#### Problem requirements:
Retype the text of every item below, word for word and line by line.

+++

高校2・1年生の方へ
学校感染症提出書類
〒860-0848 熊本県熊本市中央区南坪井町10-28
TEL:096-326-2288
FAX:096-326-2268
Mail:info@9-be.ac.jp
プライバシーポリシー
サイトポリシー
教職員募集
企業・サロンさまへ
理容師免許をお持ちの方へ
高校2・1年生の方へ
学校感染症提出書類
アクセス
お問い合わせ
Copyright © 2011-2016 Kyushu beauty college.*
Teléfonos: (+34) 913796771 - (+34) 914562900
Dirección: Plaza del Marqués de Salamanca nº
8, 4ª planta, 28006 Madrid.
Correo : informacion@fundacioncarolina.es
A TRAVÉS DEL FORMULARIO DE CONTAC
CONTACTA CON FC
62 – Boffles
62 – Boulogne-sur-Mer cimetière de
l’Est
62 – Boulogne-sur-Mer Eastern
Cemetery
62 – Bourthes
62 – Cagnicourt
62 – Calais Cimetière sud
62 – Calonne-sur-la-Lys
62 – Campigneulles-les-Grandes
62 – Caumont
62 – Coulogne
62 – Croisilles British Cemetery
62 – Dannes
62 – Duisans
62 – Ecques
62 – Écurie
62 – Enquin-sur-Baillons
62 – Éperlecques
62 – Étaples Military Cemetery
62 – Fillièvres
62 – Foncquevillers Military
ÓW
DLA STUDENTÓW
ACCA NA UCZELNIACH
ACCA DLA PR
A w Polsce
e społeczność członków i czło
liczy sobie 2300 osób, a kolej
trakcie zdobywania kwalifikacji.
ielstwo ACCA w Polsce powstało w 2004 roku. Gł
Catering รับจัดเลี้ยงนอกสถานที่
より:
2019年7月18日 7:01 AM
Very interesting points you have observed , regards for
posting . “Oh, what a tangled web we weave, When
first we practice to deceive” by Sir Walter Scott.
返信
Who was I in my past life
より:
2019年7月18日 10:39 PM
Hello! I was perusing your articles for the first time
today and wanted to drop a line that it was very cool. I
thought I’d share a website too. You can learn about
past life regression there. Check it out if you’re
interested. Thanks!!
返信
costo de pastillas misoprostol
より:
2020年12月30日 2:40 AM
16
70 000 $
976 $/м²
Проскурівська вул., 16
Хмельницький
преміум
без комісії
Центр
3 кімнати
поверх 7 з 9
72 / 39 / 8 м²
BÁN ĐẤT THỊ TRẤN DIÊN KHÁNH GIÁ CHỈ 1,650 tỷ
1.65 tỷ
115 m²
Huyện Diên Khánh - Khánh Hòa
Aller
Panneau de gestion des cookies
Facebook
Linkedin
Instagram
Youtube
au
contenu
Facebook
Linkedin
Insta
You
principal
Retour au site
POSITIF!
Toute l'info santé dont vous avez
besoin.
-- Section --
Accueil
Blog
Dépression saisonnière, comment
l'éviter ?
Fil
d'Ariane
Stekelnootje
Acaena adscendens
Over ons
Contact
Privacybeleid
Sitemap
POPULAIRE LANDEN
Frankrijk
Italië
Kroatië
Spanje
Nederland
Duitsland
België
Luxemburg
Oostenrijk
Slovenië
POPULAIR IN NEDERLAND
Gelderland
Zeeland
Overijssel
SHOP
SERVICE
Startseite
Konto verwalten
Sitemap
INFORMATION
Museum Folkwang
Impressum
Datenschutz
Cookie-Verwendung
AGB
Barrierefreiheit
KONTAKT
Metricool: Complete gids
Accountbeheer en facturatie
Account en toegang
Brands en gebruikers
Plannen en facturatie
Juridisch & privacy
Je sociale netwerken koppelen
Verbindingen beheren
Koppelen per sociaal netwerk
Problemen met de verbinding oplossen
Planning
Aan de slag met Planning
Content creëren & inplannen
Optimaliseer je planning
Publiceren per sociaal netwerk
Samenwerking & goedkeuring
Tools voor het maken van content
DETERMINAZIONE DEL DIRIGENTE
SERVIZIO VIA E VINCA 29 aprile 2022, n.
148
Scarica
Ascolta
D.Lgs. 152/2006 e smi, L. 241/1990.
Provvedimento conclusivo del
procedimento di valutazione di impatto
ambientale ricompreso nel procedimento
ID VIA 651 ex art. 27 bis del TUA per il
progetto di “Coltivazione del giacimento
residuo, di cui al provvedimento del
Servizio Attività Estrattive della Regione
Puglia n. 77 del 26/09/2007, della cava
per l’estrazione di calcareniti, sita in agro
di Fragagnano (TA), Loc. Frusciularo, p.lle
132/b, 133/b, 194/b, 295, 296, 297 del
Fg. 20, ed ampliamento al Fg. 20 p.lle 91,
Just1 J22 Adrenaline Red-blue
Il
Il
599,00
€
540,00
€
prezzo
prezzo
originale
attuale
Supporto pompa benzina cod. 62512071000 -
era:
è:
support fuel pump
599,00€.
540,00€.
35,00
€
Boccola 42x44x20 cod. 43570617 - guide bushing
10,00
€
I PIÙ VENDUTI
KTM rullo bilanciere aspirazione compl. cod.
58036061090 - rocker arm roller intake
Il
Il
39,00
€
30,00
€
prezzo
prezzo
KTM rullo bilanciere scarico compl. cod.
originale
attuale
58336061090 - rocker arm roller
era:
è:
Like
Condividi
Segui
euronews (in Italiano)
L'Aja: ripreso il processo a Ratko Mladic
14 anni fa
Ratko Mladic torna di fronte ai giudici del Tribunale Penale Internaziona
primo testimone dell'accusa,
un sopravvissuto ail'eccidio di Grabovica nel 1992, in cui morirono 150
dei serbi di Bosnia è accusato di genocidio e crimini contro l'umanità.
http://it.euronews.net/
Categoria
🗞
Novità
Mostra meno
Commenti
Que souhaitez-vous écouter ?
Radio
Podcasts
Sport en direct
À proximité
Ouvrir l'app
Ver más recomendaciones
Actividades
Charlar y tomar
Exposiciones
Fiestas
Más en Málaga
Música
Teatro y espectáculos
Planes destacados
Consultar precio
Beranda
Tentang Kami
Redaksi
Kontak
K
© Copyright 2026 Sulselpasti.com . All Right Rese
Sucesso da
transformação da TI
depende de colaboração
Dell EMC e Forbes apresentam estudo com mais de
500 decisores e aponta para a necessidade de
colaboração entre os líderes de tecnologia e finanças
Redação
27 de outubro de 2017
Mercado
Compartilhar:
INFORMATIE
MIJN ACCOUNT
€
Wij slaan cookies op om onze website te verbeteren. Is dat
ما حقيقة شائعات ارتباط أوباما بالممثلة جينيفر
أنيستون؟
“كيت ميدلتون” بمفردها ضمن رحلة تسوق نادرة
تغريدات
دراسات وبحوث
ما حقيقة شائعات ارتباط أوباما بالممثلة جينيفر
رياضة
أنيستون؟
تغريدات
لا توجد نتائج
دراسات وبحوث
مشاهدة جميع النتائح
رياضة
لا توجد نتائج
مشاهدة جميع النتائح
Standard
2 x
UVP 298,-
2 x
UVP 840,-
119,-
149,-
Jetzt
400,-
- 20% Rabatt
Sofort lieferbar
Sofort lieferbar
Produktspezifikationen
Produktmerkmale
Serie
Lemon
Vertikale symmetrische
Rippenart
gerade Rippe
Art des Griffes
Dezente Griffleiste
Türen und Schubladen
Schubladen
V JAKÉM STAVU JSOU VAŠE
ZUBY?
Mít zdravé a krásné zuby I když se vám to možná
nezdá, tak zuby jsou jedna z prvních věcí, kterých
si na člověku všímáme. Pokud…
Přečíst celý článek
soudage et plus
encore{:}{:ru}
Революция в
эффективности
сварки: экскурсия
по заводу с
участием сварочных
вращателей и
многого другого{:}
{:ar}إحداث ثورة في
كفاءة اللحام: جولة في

+++

#### Result:
高校2・1年生の方へ
学校感染症提出書類
〒860-0848 熊本県熊本市中央区南坪井町10-28
TEL:096-326-2288
FAX:096-326-2268
Mail:info@9-be.ac.jp
プライバシーポリシー
サイトポリシー
教職員募集
企業・サロンさまへ
理容師免許をお持ちの方へ
高校2・1年生の方へ
学校感染症提出書類
アクセス
お問い合わせ
Copyright © 2011-2016 Kyushu beauty college.*
Teléfonos: (+34) 913796771 - (+34) 914562900
Dirección: Plaza del Marqués de Salamanca nº
8, 4ª planta, 28006 Madrid.
Correo : informacion@fundacioncarolina.es
A TRAVÉS DEL FORMULARIO DE CONTAC
CONTACTA CON FC
62 – Boffles
62 – Boulogne-sur-Mer cimetière de
l’Est
62 – Boulogne-sur-Mer Eastern
Cemetery
62 – Bourthes
62 – Cagnicourt
62 – Calais Cimetière sud
62 – Calonne-sur-la-Lys
62 – Campigneulles-les-Grandes
62 – Caumont
62 – Coulogne
62 – Croisilles British Cemetery
62 – Dannes
62 – Duisans
62 – Ecques
62 – Écurie
62 – Enquin-sur-Baillons
62 – Éperlecques
62 – Étaples Military Cemetery
62 – Fillièvres
62 – Foncquevillers Military
ÓW
DLA STUDENTÓW
ACCA NA UCZELNIACH
ACCA DLA PR
A w Polsce
e społeczność członków i czło
liczy sobie 2300 osób, a kolej
trakcie zdobywania kwalifikacji.
ielstwo ACCA w Polsce powstało w 2004 roku. Gł
Catering รับจัดเลี้ยงนอกสถานที่
より:
2019年7月18日 7:01 AM
Very interesting points you have observed , regards for
posting . “Oh, what a tangled web we weave, When
first we practice to deceive” by Sir Walter Scott.
返信
Who was I in my past life
より:
2019年7月18日 10:39 PM
Hello! I was perusing your articles for the first time
today and wanted to drop a line that it was very cool. I
thought I’d share a website too. You can learn about
past life regression there. Check it out if you’re
interested. Thanks!!
返信
costo de pastillas misoprostol
より:
2020年12月30日 2:40 AM
16
70 000 $
976 $/м²
Проскурівська вул., 16
Хмельницький
преміум
без комісії
Центр
3 кімнати
поверх 7 з 9
72 / 39 / 8 м²
BÁN ĐẤT THỊ TRẤN DIÊN KHÁNH GIÁ CHỈ 1,650 tỷ
1.65 tỷ
115 m²
Huyện Diên Khánh - Khánh Hòa
Aller
Panneau de gestion des cookies
Facebook
Linkedin
Instagram
Youtube
au
contenu
Facebook
Linkedin
Insta
You
principal
Retour au site
POSITIF!
Toute l'info santé dont vous avez
besoin.
-- Section --
Accueil
Blog
Dépression saisonnière, comment
l'éviter ?
Fil
d'Ariane
Stekelnootje
Acaena adscendens
Over ons
Contact
Privacybeleid
Sitemap
POPULAIRE LANDEN
Frankrijk
Italië
Kroatië
Spanje
Nederland
Duitsland
België
Luxemburg
Oostenrijk
Slovenië
POPULAIR IN NEDERLAND
Gelderland
Zeeland
Overijssel
SHOP
SERVICE
Startseite
Konto verwalten
Sitemap
INFORMATION
Museum Folkwang
Impressum
Datenschutz
Cookie-Verwendung
AGB
Barrierefreiheit
KONTAKT
Metricool: Complete gids
Accountbeheer en facturatie
Account en toegang
Brands en gebruikers
Plannen en facturatie
Juridisch & privacy
Je sociale netwerken koppelen
Verbindingen beheren
Koppelen per sociaal netwerk
Problemen met de verbinding oplossen
Planning
Aan de slag met Planning
Content creëren & inplannen
Optimaliseer je planning
Publiceren per sociaal netwerk
Samenwerking & goedkeuring
Tools voor het maken van content
DETERMINAZIONE DEL DIRIGENTE
SERVIZIO VIA E VINCA 29 aprile 2022, n.
148
Scarica
Ascolta
D.Lgs. 152/2006 e smi, L. 241/1990.
Provvedimento conclusivo del
procedimento di valutazione di impatto
ambientale ricompreso nel procedimento
ID VIA 651 ex art. 27 bis del TUA per il
progetto di “Coltivazione del giacimento
residuo, di cui al provvedimento del
Servizio Attività Estrattive della Regione
Puglia n. 77 del 26/09/2007, della cava
per l’estrazione di calcareniti, sita in agro
di Fragagnano (TA), Loc. Frusciularo, p.lle
132/b, 133/b, 194/b, 295, 296, 297 del
Fg. 20, ed ampliamento al Fg. 20 p.lle 91,
Just1 J22 Adrenaline Red-blue
Il
Il
599,00
€
540,00
€
prezzo
prezzo
originale
attuale
Supporto pompa benzina cod. 62512071000 -
era:
è:
support fuel pump
599,00€.
540,00€.
35,00
€
Boccola 42x44x20 cod. 43570617 - guide bushing
10,00
€
I PIÙ VENDUTI
KTM rullo bilanciere aspirazione compl. cod.
58036061090 - rocker arm roller intake
Il
Il
39,00
€
30,00
€
prezzo
prezzo
KTM rullo bilanciere scarico compl. cod.
originale
attuale
58336061090 - rocker arm roller
era:
è:
Like
Condividi
Segui
euronews (in Italiano)
L'Aja: ripreso il processo a Ratko Mladic
14 anni fa
Ratko Mladic torna di fronte ai giudici del Tribunale Penale Internaziona
primo testimone dell'accusa,
un sopravvissuto ail'eccidio di Grabovica nel 1992, in cui morirono 150
dei serbi di Bosnia è accusato di genocidio e crimini contro l'umanità.
http://it.euronews.net/
Categoria
🗞
Novità
Mostra meno
Commenti
Que souhaitez-vous écouter ?
Radio
Podcasts
Sport en direct
À proximité
Ouvrir l'app
Ver más recomendaciones
Actividades
Charlar y tomar
Exposiciones
Fiestas
Más en Málaga
Música
Teatro y espectáculos
Planes destacados
Consultar precio
Beranda
Tentang Kami
Redaksi
Kontak
K
© Copyright 2026 Sulselpasti.com . All Right Rese
Sucesso da
transformação da TI
depende de colaboração
Dell EMC e Forbes apresentam estudo com mais de
500 decisores e aponta para a necessidade de
colaboração entre os líderes de tecnologia e finanças
Redação
27 de outubro de 2017
Mercado
Compartilhar:
INFORMATIE
MIJN ACCOUNT
€
Wij slaan cookies op om onze website te verbeteren. Is dat
ما حقيقة شائعات ارتباط أوباما بالممثلة جينيفر
أنيستون؟
“كيت ميدلتون” بمفردها ضمن رحلة تسوق نادرة
تغريدات
دراسات وبحوث
ما حقيقة شائعات ارتباط أوباما بالممثلة جينيفر
رياضة
أنيستون؟
تغريدات
لا توجد نتائج
دراسات وبحوث
مشاهدة جميع النتائح
رياضة
لا توجد نتائج
مشاهدة جميع النتائح
Standard
2 x
UVP 298,-
2 x
UVP 840,-
119,-
149,-
Jetzt
400,-
- 20% Rabatt
Sofort lieferbar
Sofort lieferbar
Produktspezifikationen
Produktmerkmale
Serie
Lemon
Vertikale symmetrische
Rippenart
gerade Rippe
Art des Griffes
Dezente Griffleiste
Türen und Schubladen
Schubladen
V JAKÉM STAVU JSOU VAŠE
ZUBY?
Mít zdravé a krásné zuby I když se vám to možná
nezdá, tak zuby jsou jedna z prvních věcí, kterých
si na člověku všímáme. Pokud…
Přečíst celý článek
soudage et plus
encore{:}{:ru}
Революция в
эффективности
сварки: экскурсия
по заводу с
участием сварочных
вращателей и
многого другого{:}
{:ar}إحداث ثورة في
كفاءة اللحام: جولة في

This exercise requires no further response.